- Brief: All of the data must be output exactly, with every picture left out.

··· Data extract ···

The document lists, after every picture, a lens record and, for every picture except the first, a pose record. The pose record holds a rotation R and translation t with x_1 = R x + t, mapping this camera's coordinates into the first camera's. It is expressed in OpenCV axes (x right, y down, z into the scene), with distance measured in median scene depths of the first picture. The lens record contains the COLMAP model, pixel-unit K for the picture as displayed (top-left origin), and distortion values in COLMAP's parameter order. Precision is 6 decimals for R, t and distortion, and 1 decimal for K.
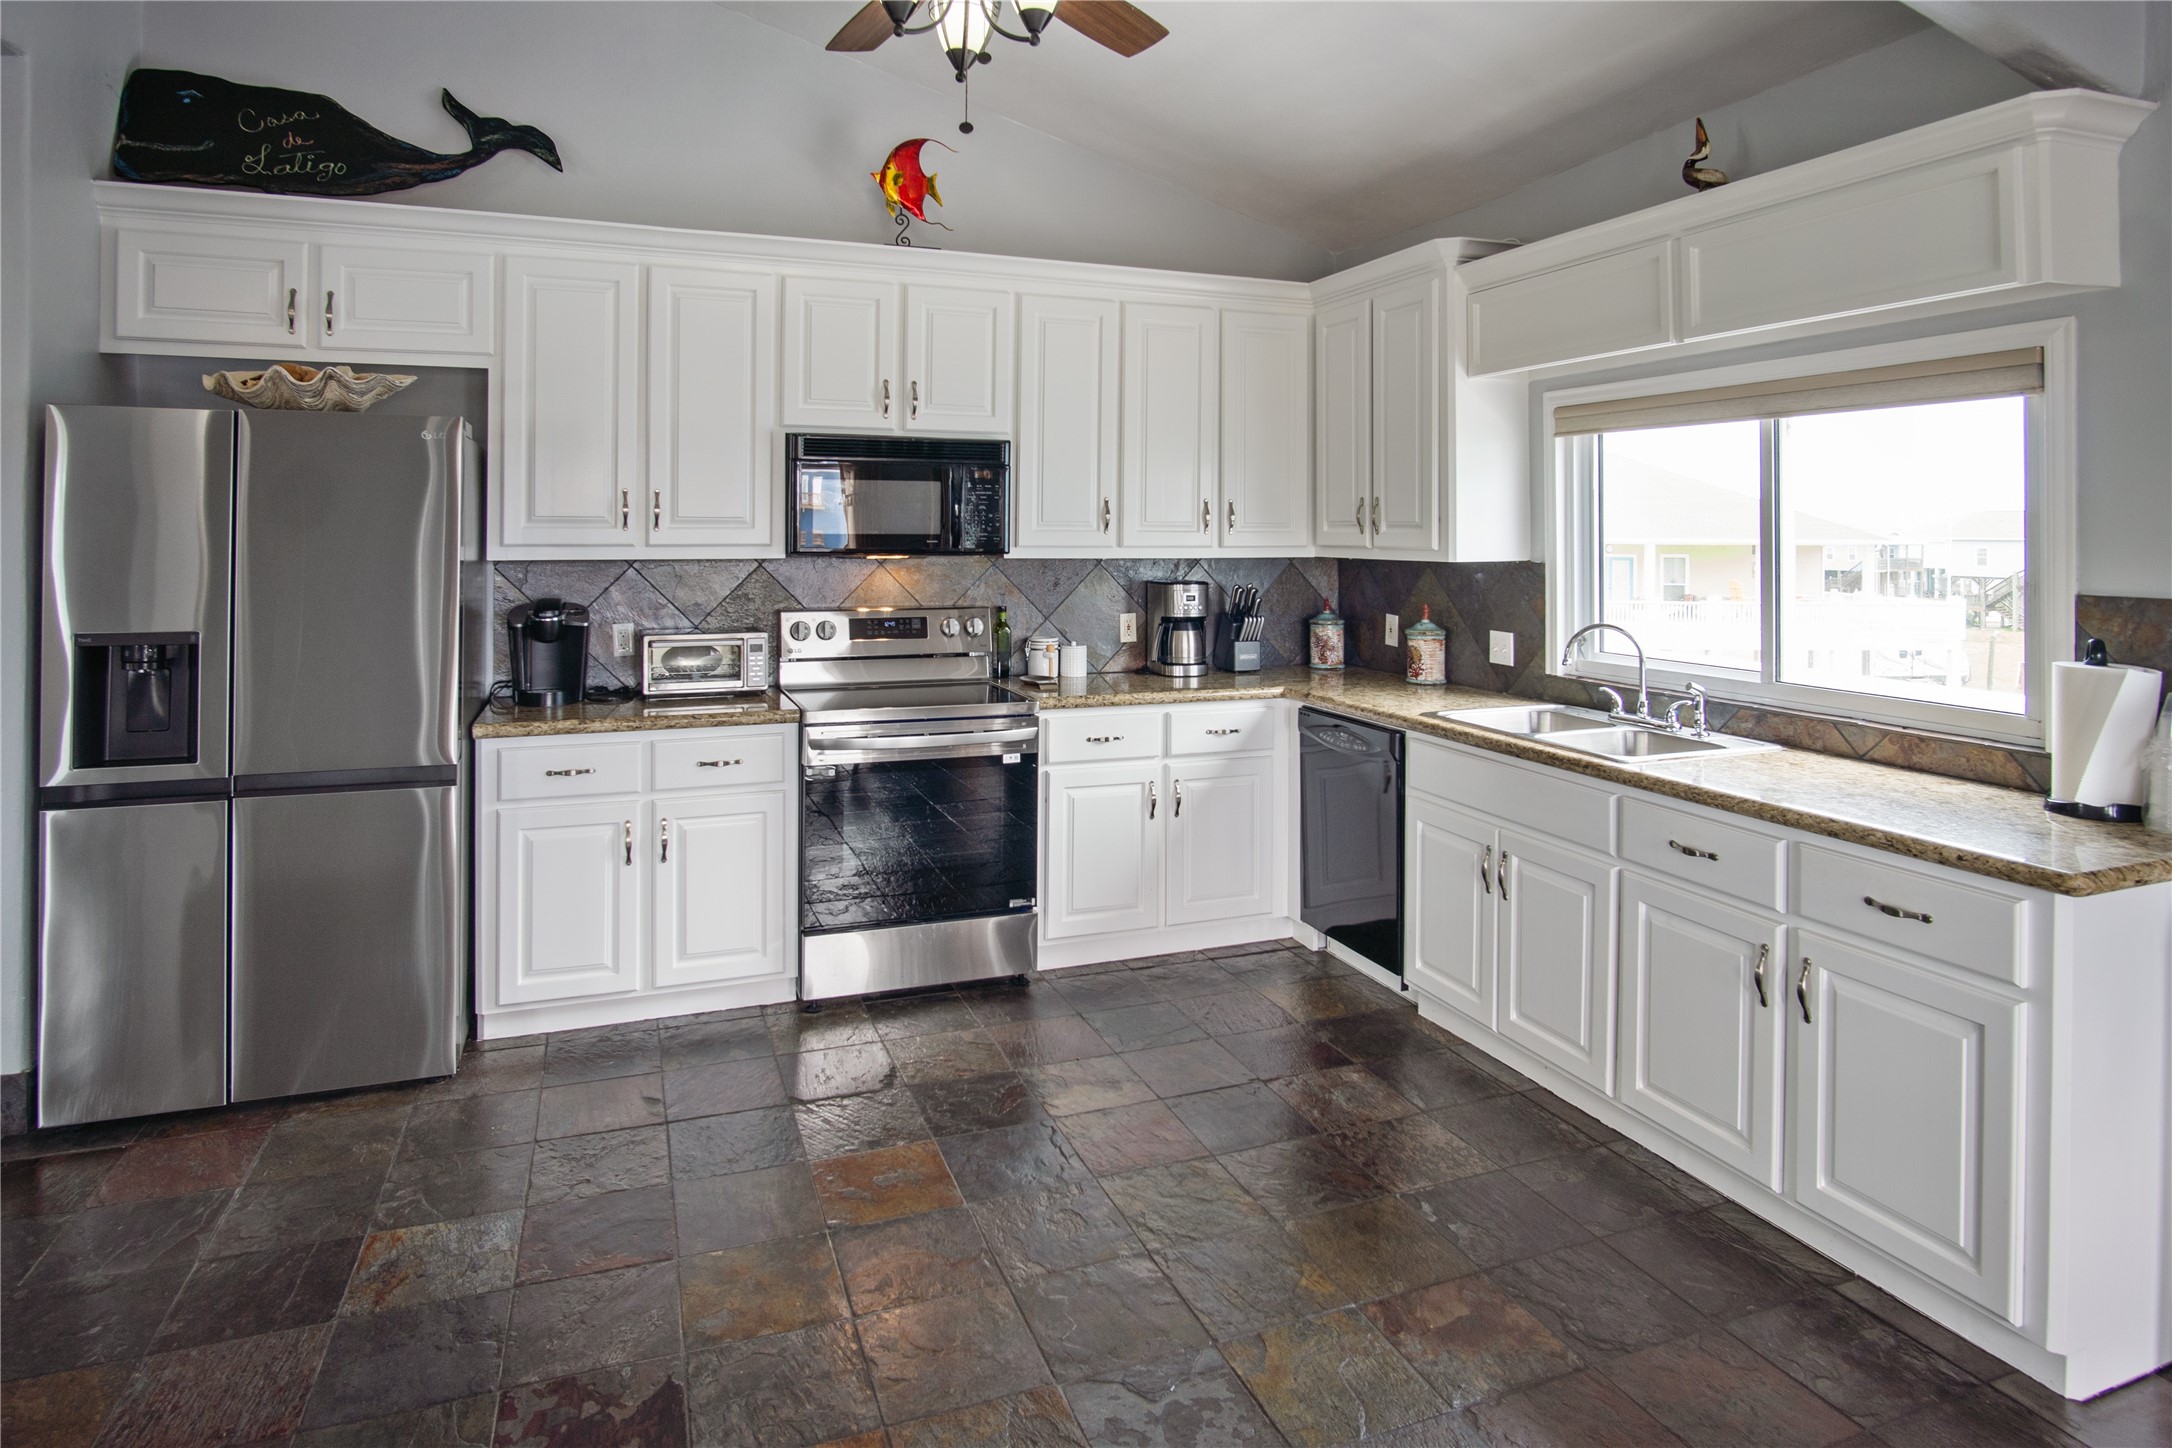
lens RADIAL K [[1177.8, 0, 1059.6], [0, 1177.8, 539.5], [0, 0, 1]] dist [-0.029644, 0.007944]
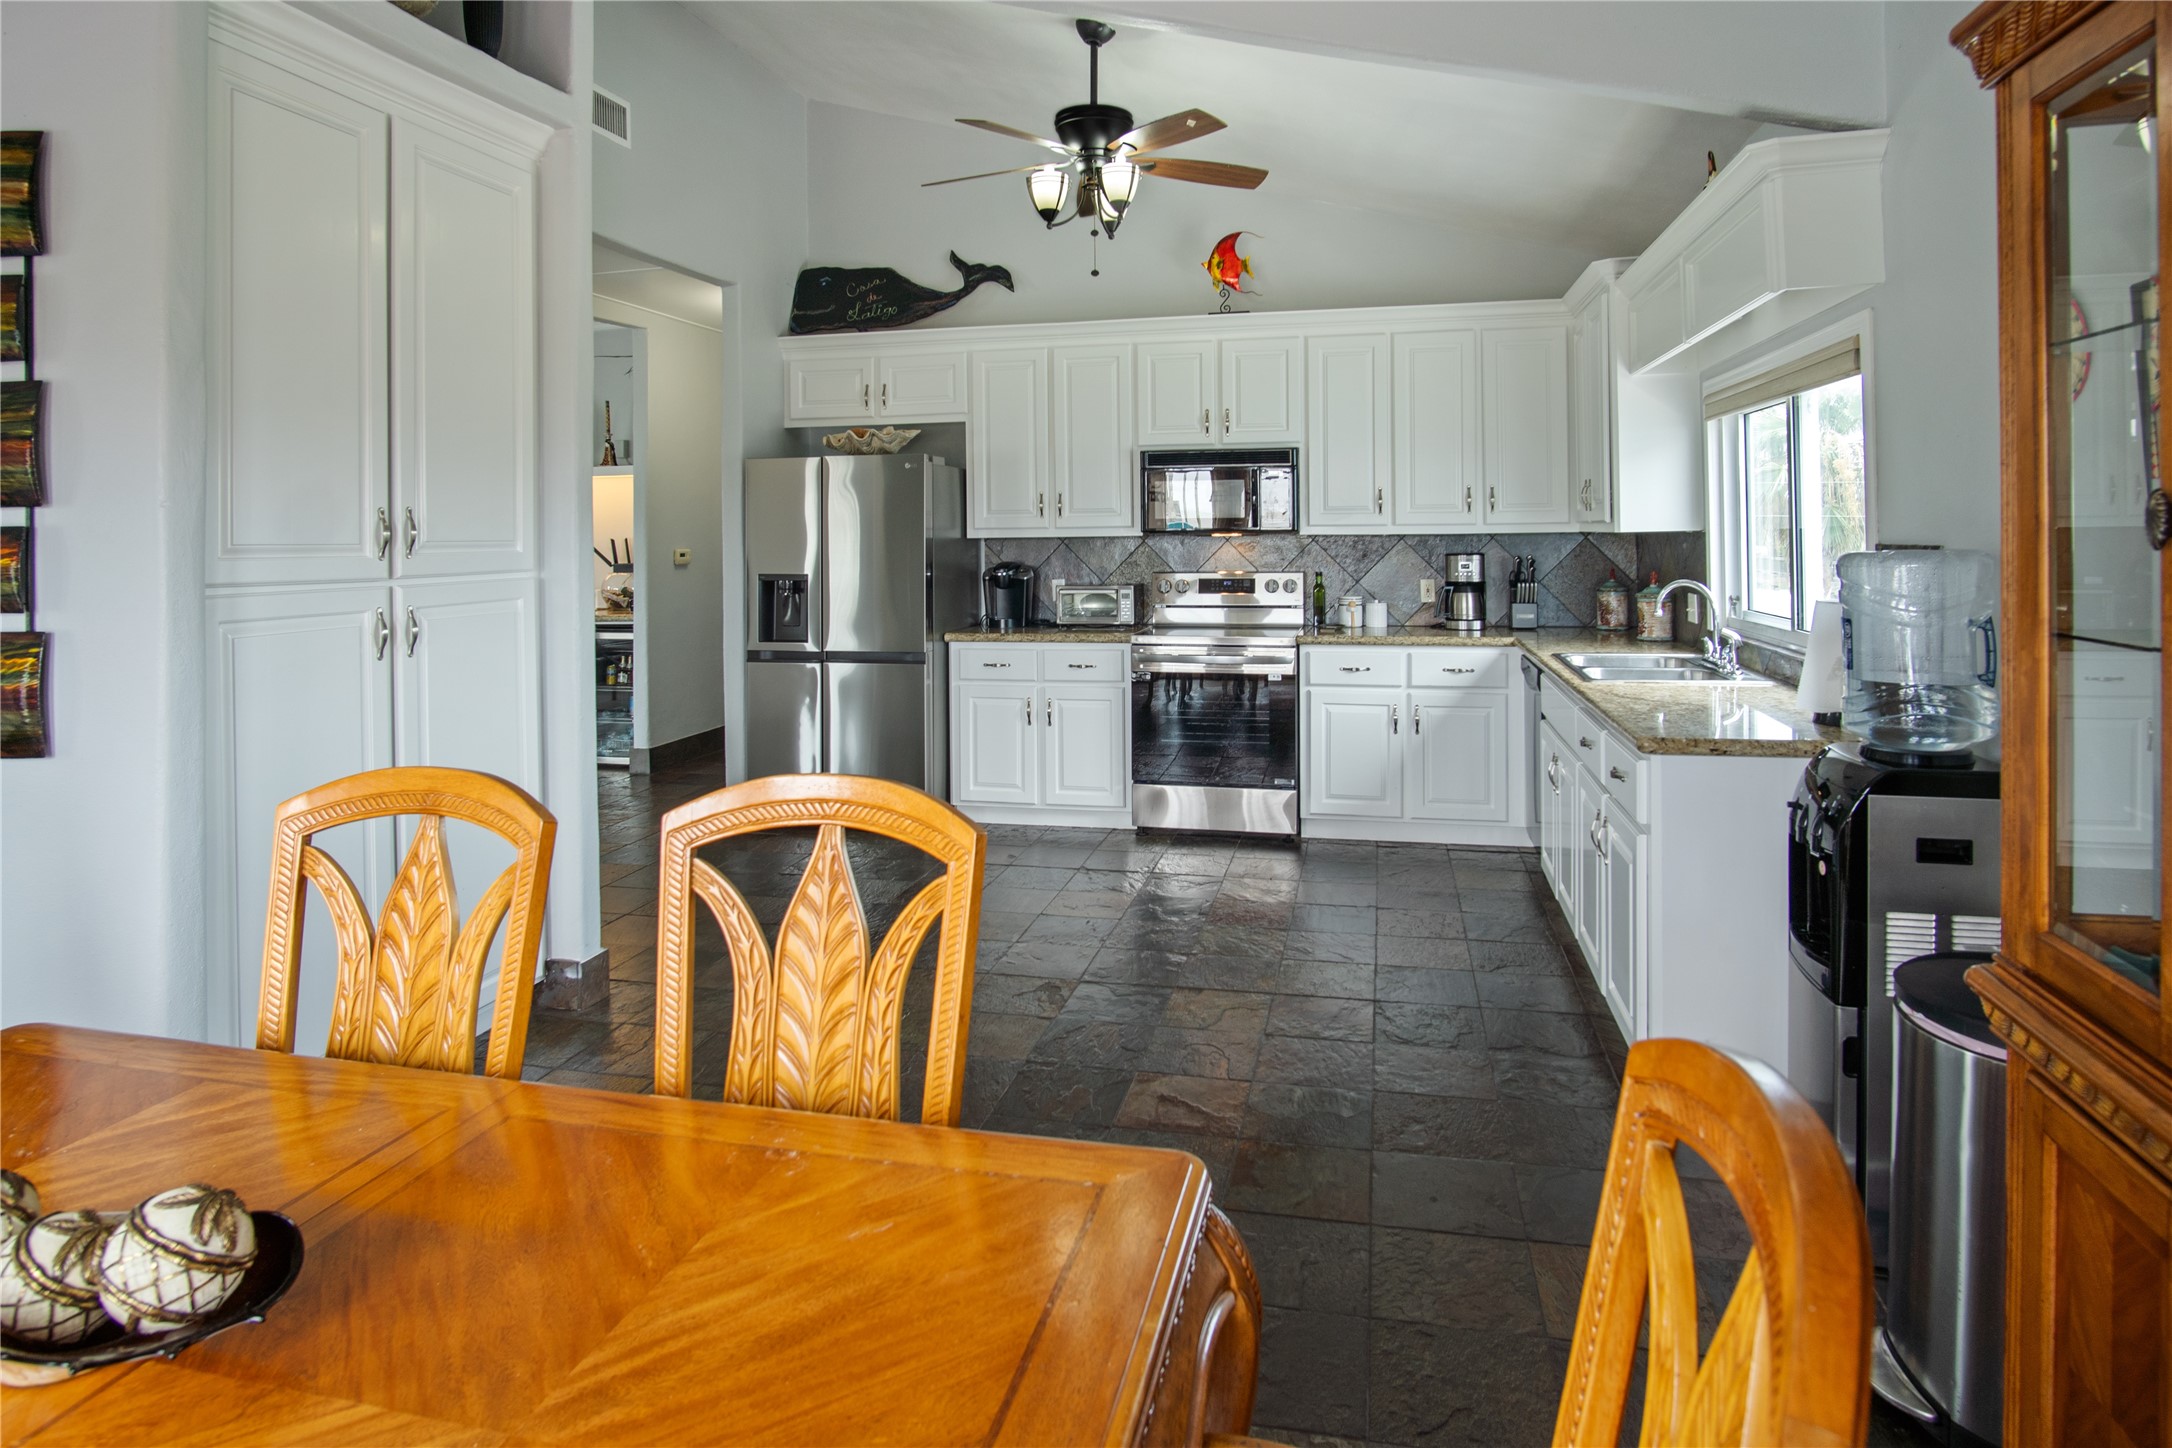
lens RADIAL K [[1177.8, 0, 1102.7], [0, 1177.8, 546.4], [0, 0, 1]] dist [-0.029644, 0.007944]
pose [[0.842006, -0.007436, -0.539417, 0.529301], [0.010249, 0.999945, 0.002214, 0.026268], [0.539371, -0.007392, 0.842036, -0.273870]]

···

- Solution:
The document lists, after every picture, a lens record and, for every picture except the first, a pose record. The pose record holds a rotation R and translation t with x_1 = R x + t, mapping this camera's coordinates into the first camera's. It is expressed in OpenCV axes (x right, y down, z into the scene), with distance measured in median scene depths of the first picture. The lens record contains the COLMAP model, pixel-unit K for the picture as displayed (top-left origin), and distortion values in COLMAP's parameter order. Precision is 6 decimals for R, t and distortion, and 1 decimal for K.
lens RADIAL K [[1177.8, 0, 1059.6], [0, 1177.8, 539.5], [0, 0, 1]] dist [-0.029644, 0.007944]
lens RADIAL K [[1177.8, 0, 1102.7], [0, 1177.8, 546.4], [0, 0, 1]] dist [-0.029644, 0.007944]
pose [[0.842006, -0.007436, -0.539417, 0.529301], [0.010249, 0.999945, 0.002214, 0.026268], [0.539371, -0.007392, 0.842036, -0.273870]]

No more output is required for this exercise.